--- Start INFORMATION SUPPLIED ---

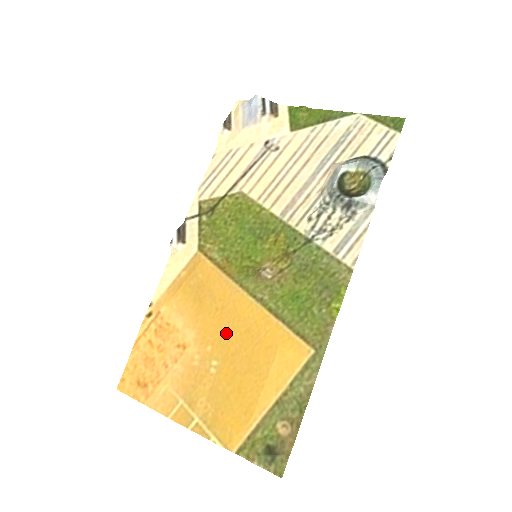
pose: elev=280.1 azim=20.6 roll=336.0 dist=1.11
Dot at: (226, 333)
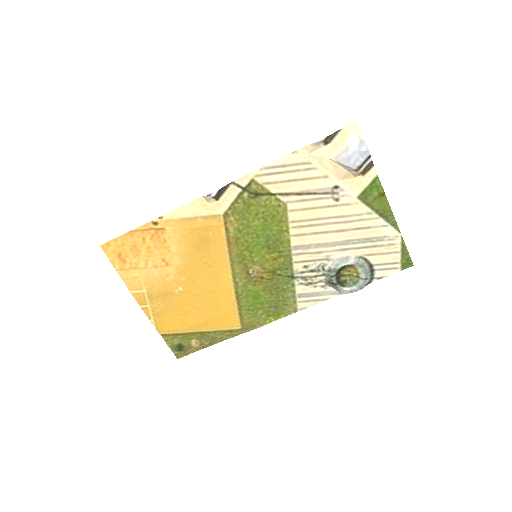
Dot at: (200, 281)
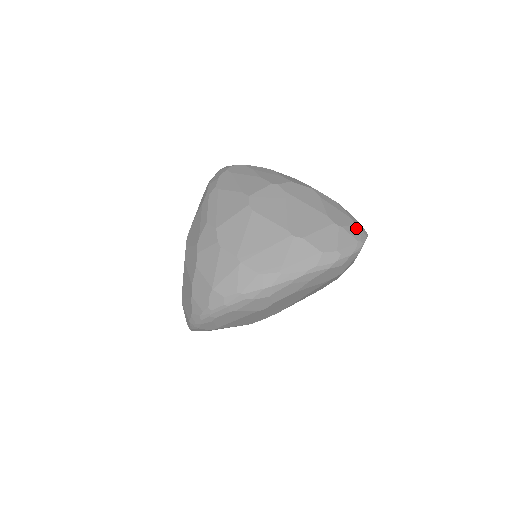
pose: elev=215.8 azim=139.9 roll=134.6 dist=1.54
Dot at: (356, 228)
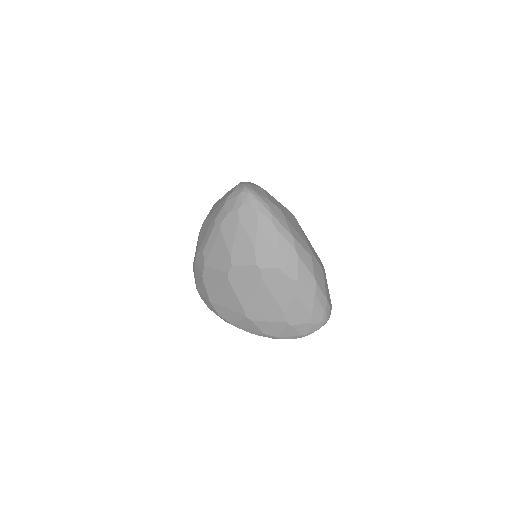
Dot at: (309, 326)
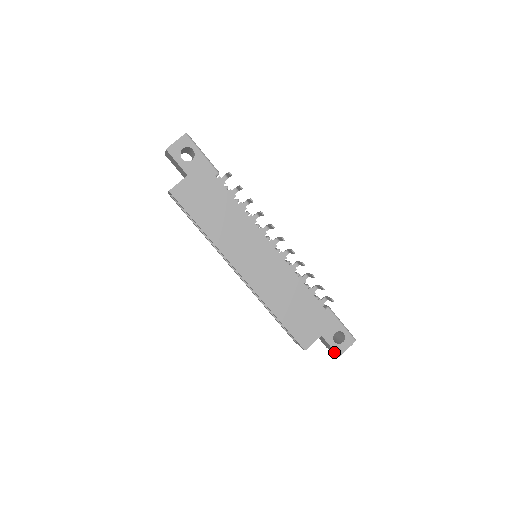
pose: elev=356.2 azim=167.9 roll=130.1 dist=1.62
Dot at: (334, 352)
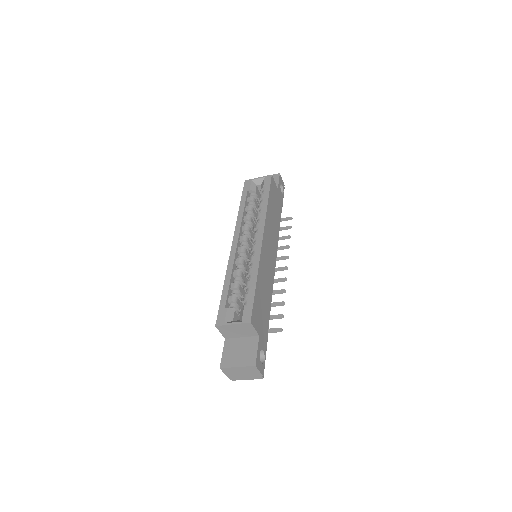
Dot at: (249, 362)
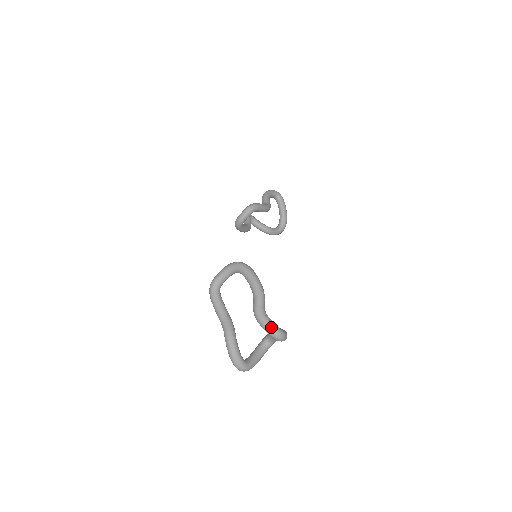
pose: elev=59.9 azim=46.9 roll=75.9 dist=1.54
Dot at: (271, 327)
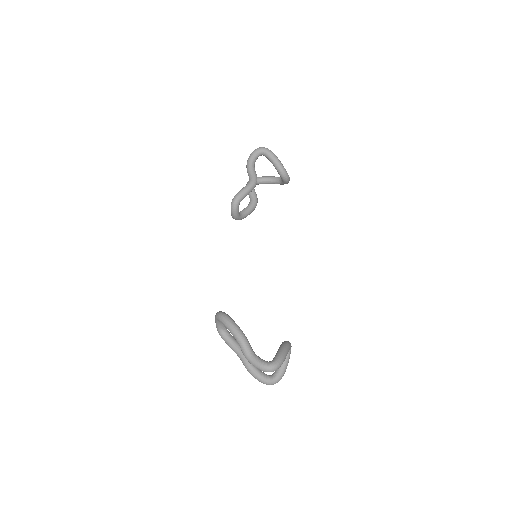
Dot at: (260, 368)
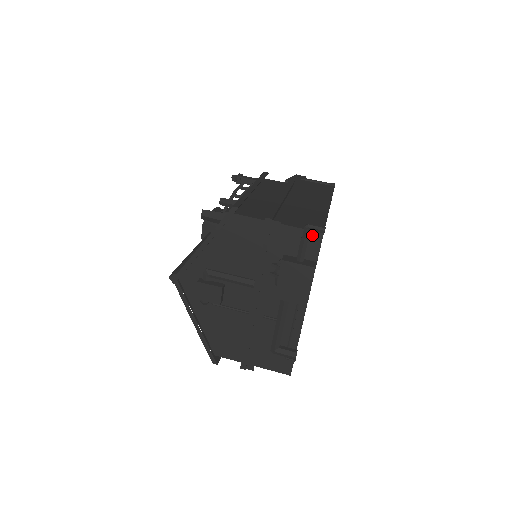
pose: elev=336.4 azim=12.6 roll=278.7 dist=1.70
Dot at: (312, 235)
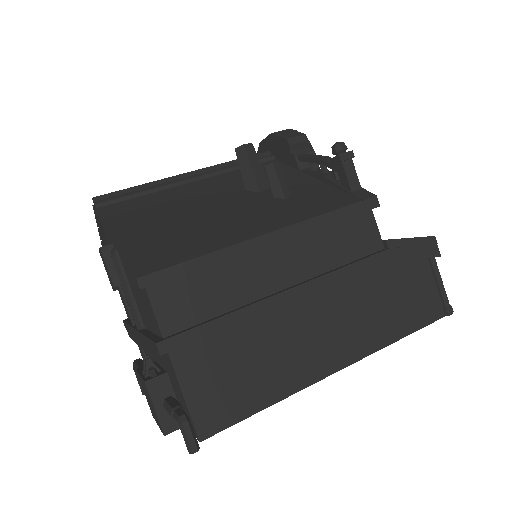
Dot at: (191, 421)
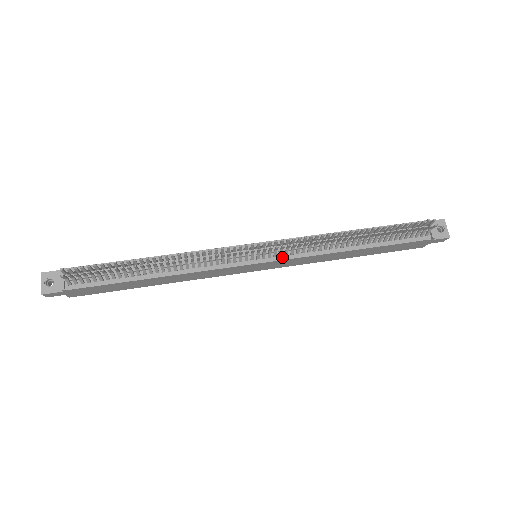
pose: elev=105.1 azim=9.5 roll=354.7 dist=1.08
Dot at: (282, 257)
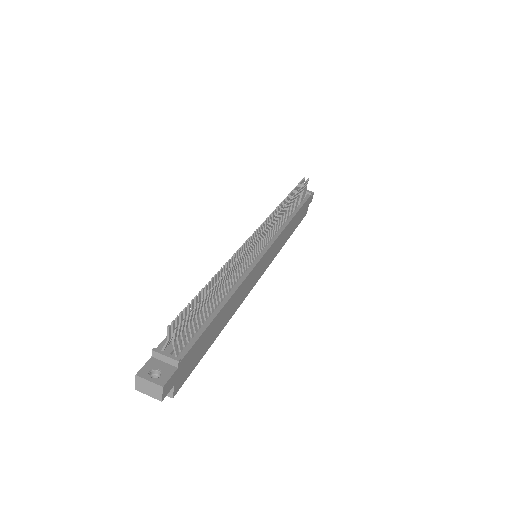
Dot at: (272, 241)
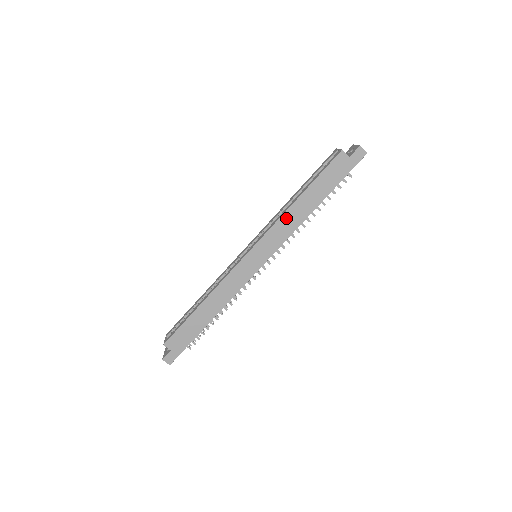
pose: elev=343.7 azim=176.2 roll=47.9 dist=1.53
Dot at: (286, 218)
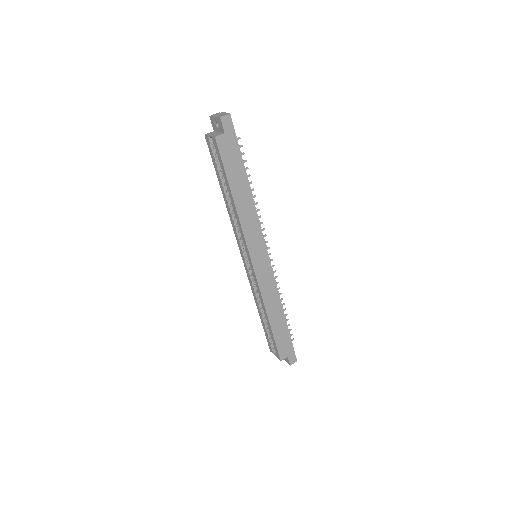
Dot at: (244, 219)
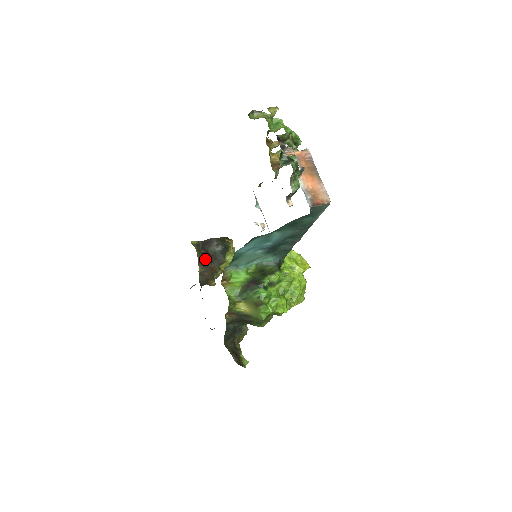
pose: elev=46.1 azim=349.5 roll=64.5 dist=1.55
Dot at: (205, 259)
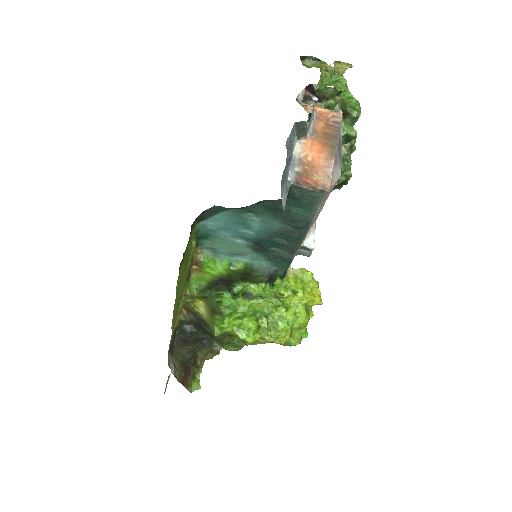
Dot at: occluded
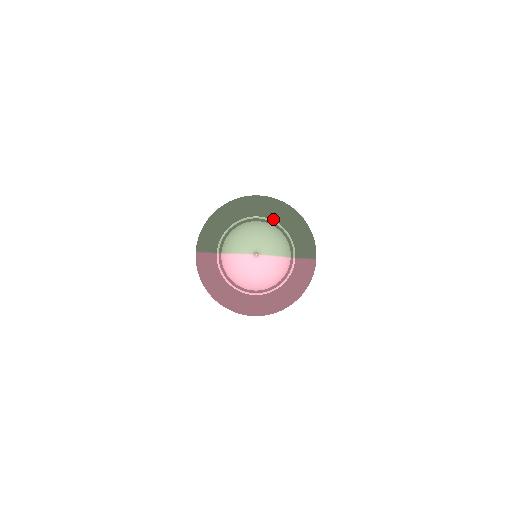
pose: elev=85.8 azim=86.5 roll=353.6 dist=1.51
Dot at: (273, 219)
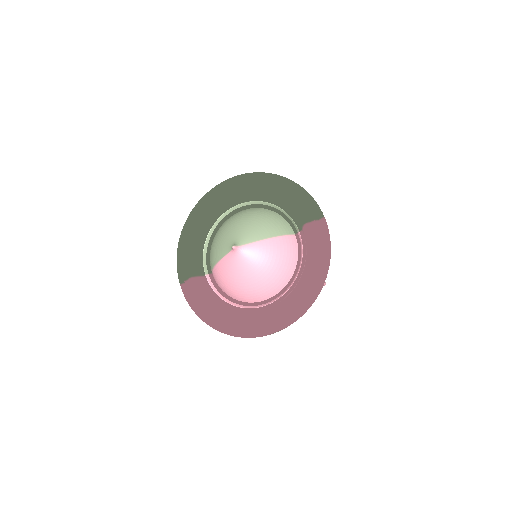
Dot at: (252, 200)
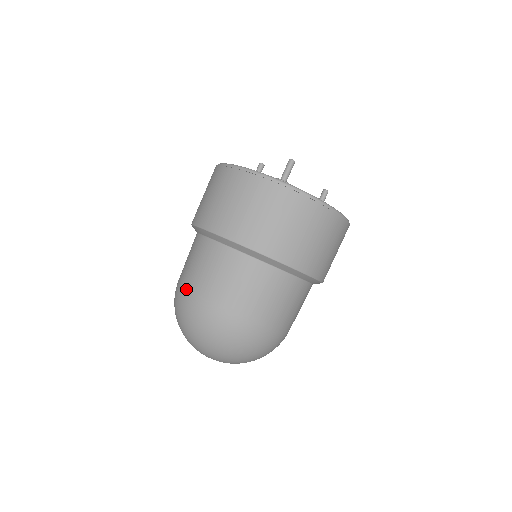
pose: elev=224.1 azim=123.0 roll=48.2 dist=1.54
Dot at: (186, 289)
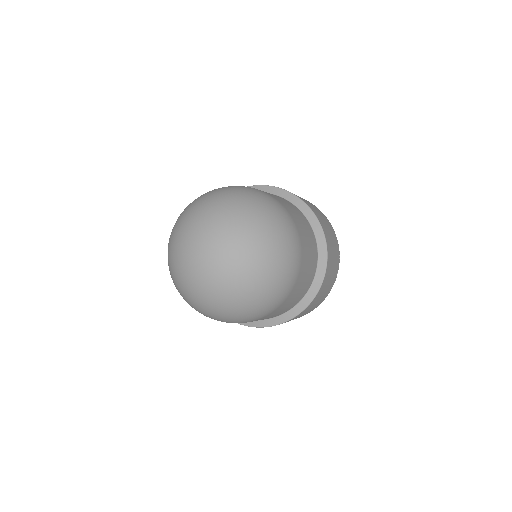
Dot at: occluded
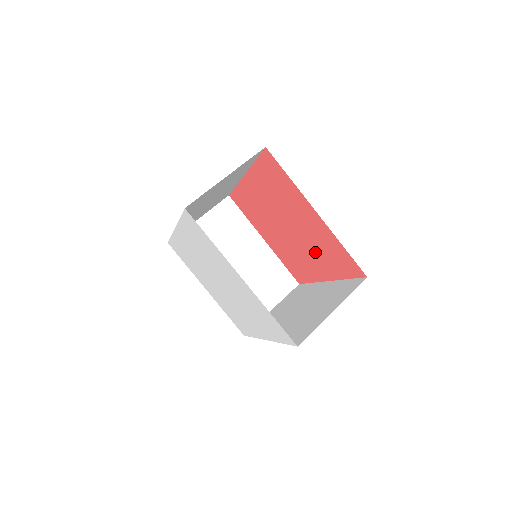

--- End INFORMATION SUPPLIED ---

Quote every line of the listing above word for word, leaving out the pictures.

pose: elev=280.1 azim=20.6 roll=336.0 dist=1.11
Dot at: (226, 333)
Dot at: (200, 281)
pose: elev=215.8 azim=139.9 roll=134.6 dist=1.54
Dot at: (356, 228)
Dot at: (309, 326)
pose: elev=356.2 azim=167.9 roll=130.1 dist=1.62
Dot at: (334, 352)
Dot at: (249, 362)
pose: elev=59.9 azim=46.9 roll=75.9 dist=1.54
Dot at: (271, 327)
Dot at: (260, 368)
pose: elev=336.4 azim=12.6 roll=278.7 dist=1.70
Dot at: (312, 235)
Dot at: (191, 421)
pose: elev=105.1 azim=9.5 roll=354.7 dist=1.08
Dot at: (282, 257)
Dot at: (272, 241)
pose: elev=343.7 azim=176.2 roll=47.9 dist=1.53
Dot at: (286, 218)
Dot at: (244, 219)
pose: elev=46.1 azim=349.5 roll=64.5 dist=1.55
Dot at: (205, 259)
Dot at: occluded
pose: elev=85.8 azim=86.5 roll=353.6 dist=1.51
Dot at: (273, 219)
Dot at: (252, 200)
pose: elev=224.1 azim=123.0 roll=48.2 dist=1.54
Dot at: (186, 289)
Dot at: occluded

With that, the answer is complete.